§ **Written task**
For the records that follow, restate each one word for word and leave the images behind.

** Opening Records to use block **

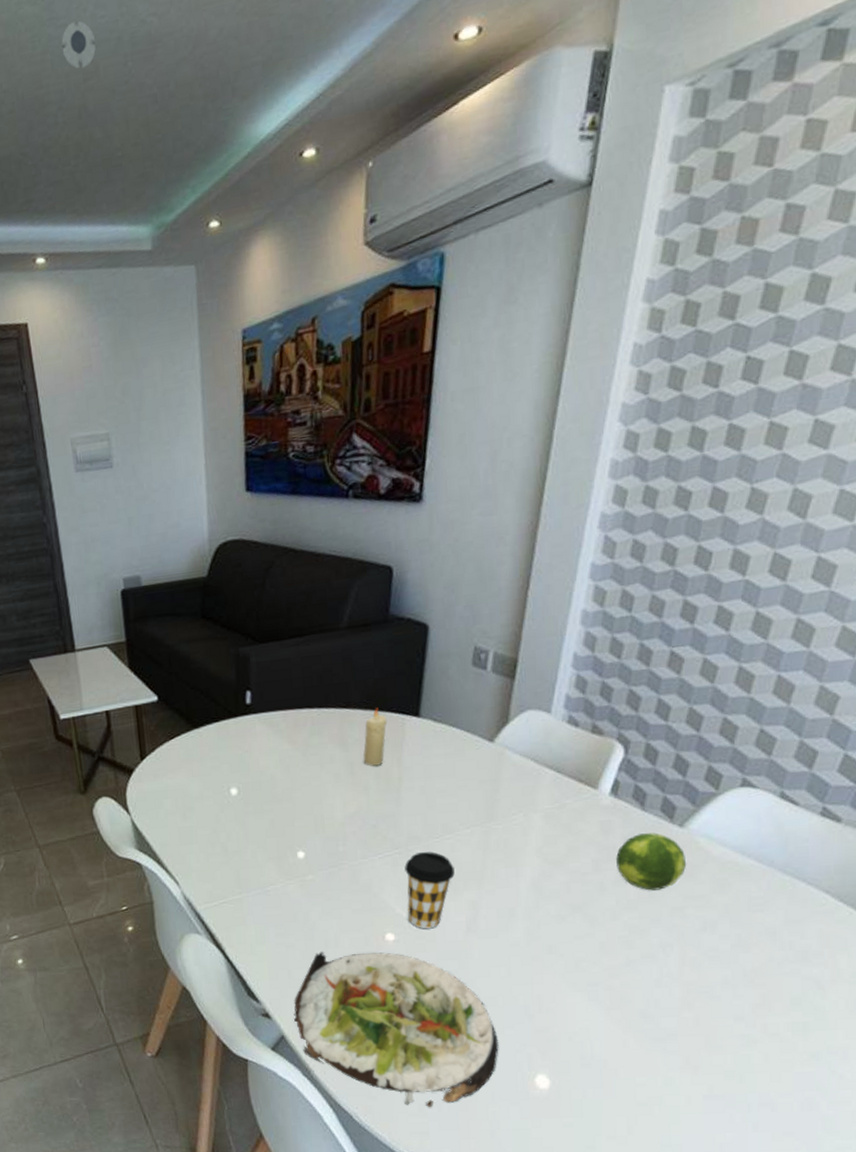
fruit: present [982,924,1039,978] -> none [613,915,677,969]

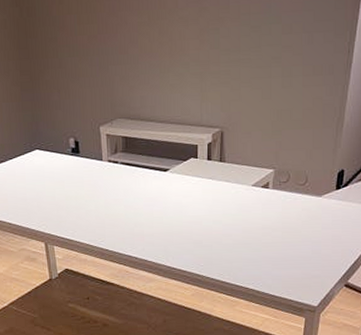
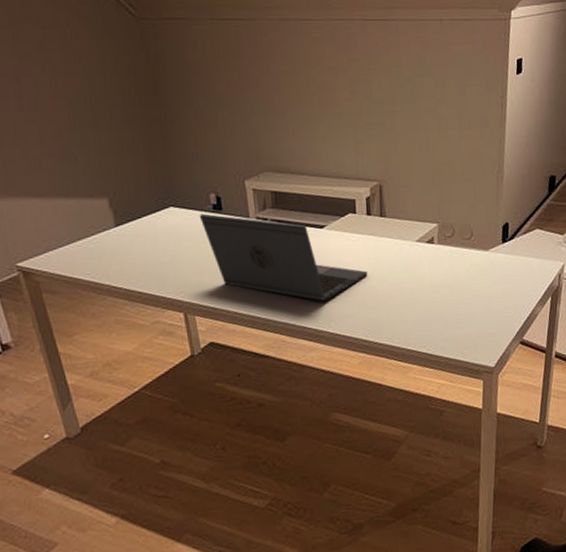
laptop: none [60,156,205,238] -> present [199,213,368,301]

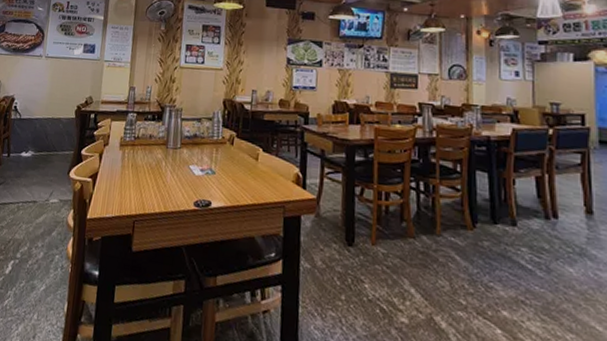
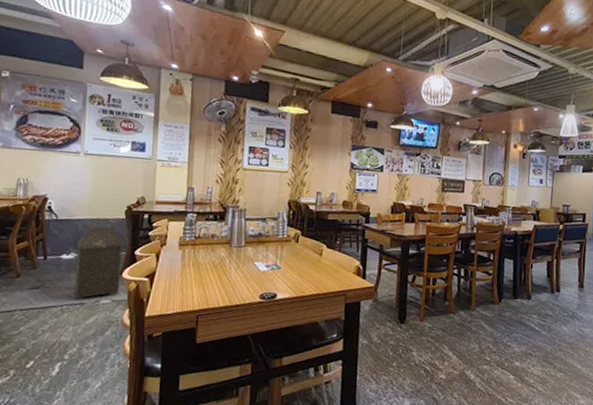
trash can: none [29,124,72,199] -> present [74,225,123,301]

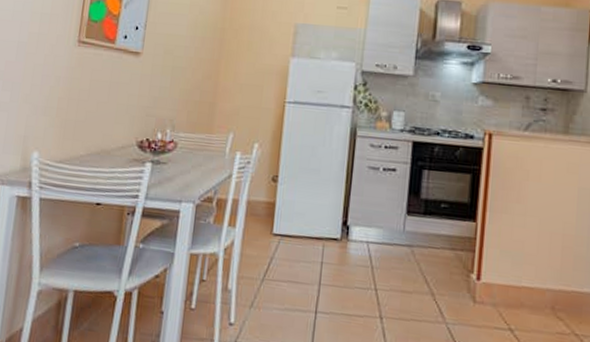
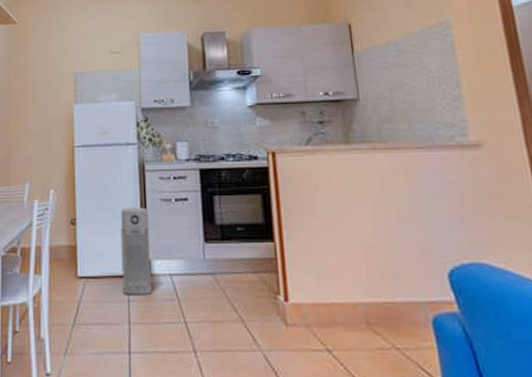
air purifier: none [317,170,354,259] -> present [120,207,152,295]

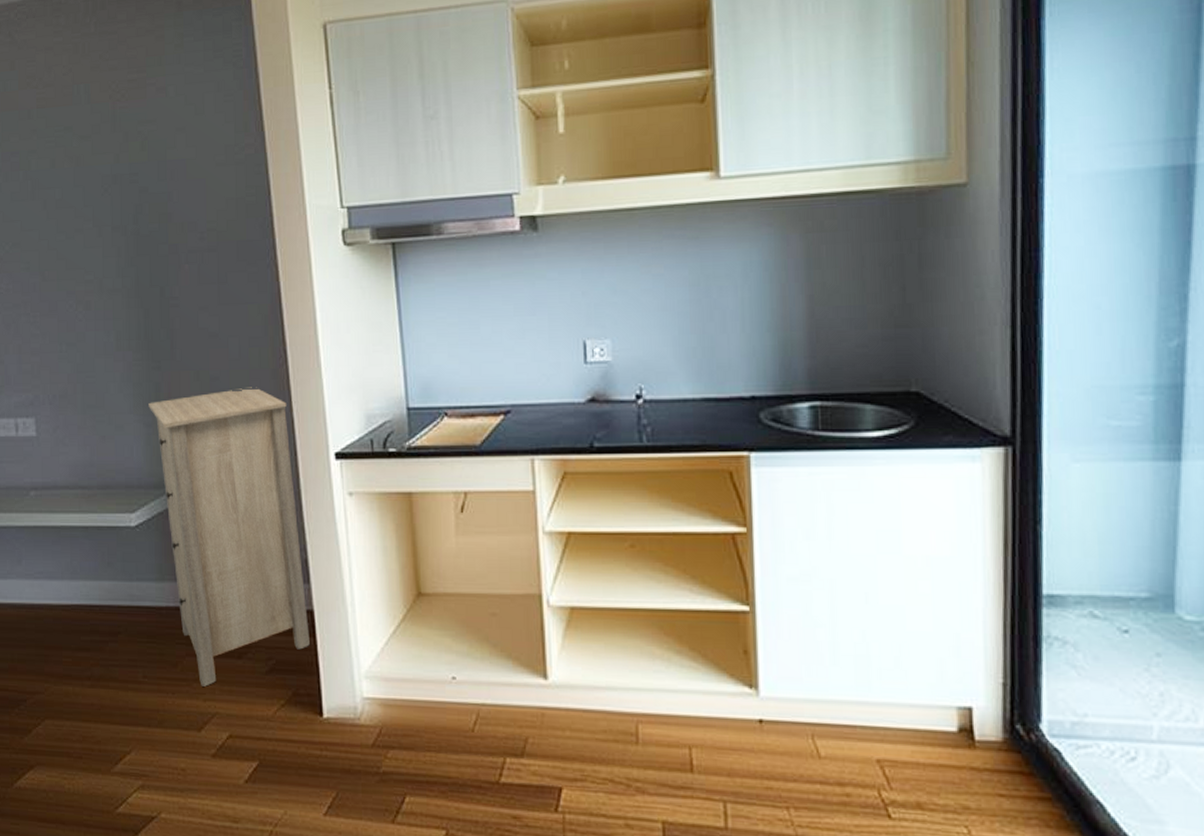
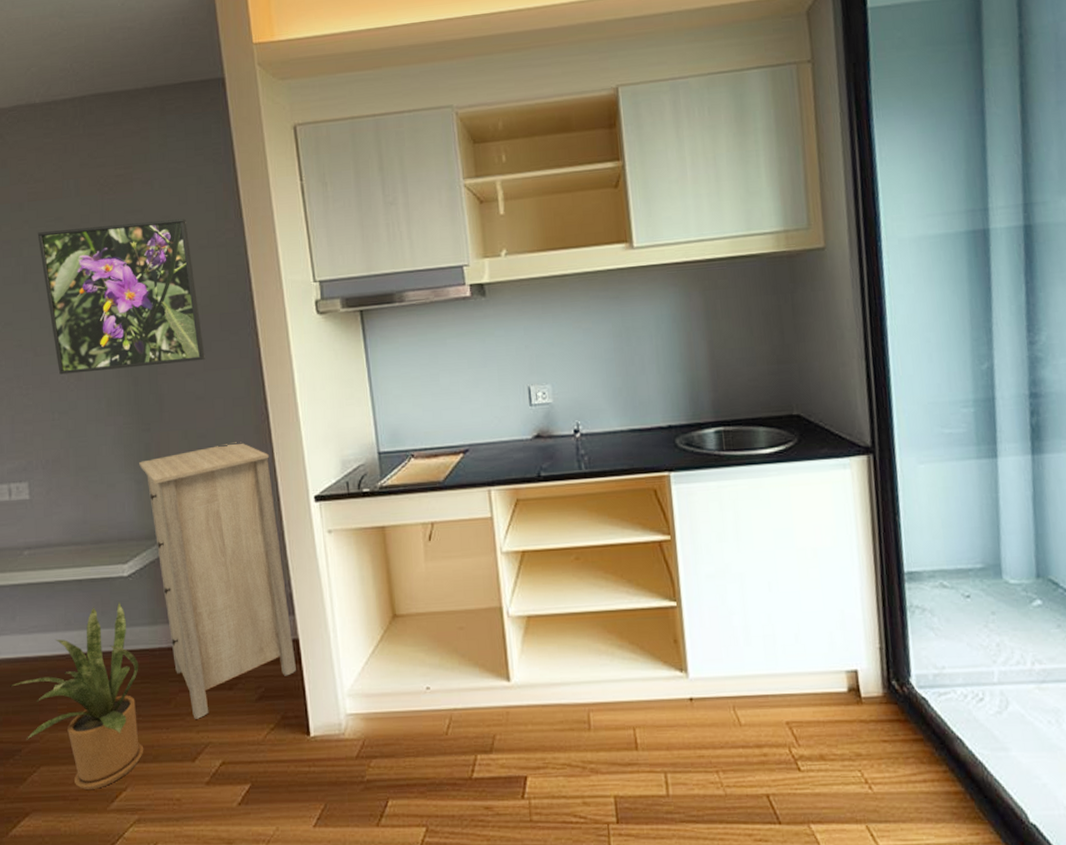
house plant: none [17,553,149,749] -> present [11,602,144,789]
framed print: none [46,131,220,303] -> present [37,219,205,375]

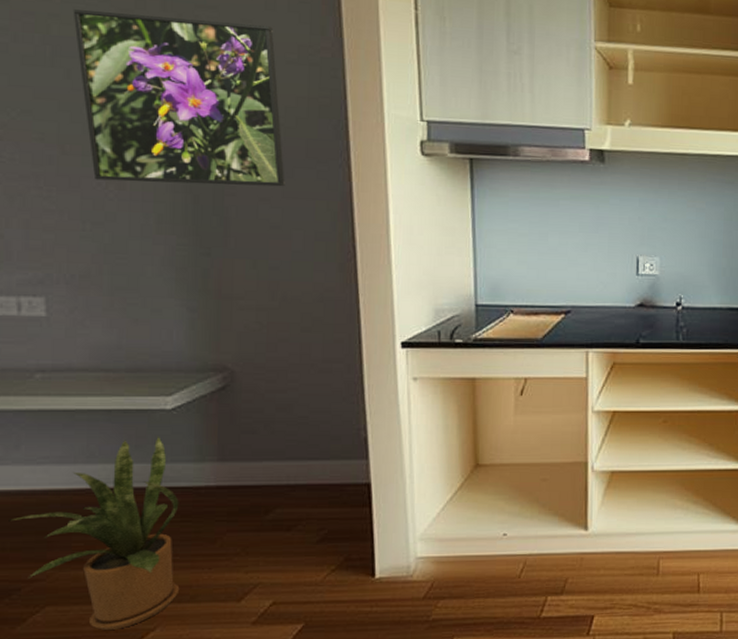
storage cabinet: present [139,442,296,719] -> none [194,278,365,559]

** Closing Records to use block **

§ **Written solution**
fruit: present [982,924,1039,978] -> none [613,915,677,969]

laptop: none [60,156,205,238] -> present [199,213,368,301]

trash can: none [29,124,72,199] -> present [74,225,123,301]

air purifier: none [317,170,354,259] -> present [120,207,152,295]

house plant: none [17,553,149,749] -> present [11,602,144,789]
framed print: none [46,131,220,303] -> present [37,219,205,375]

storage cabinet: present [139,442,296,719] -> none [194,278,365,559]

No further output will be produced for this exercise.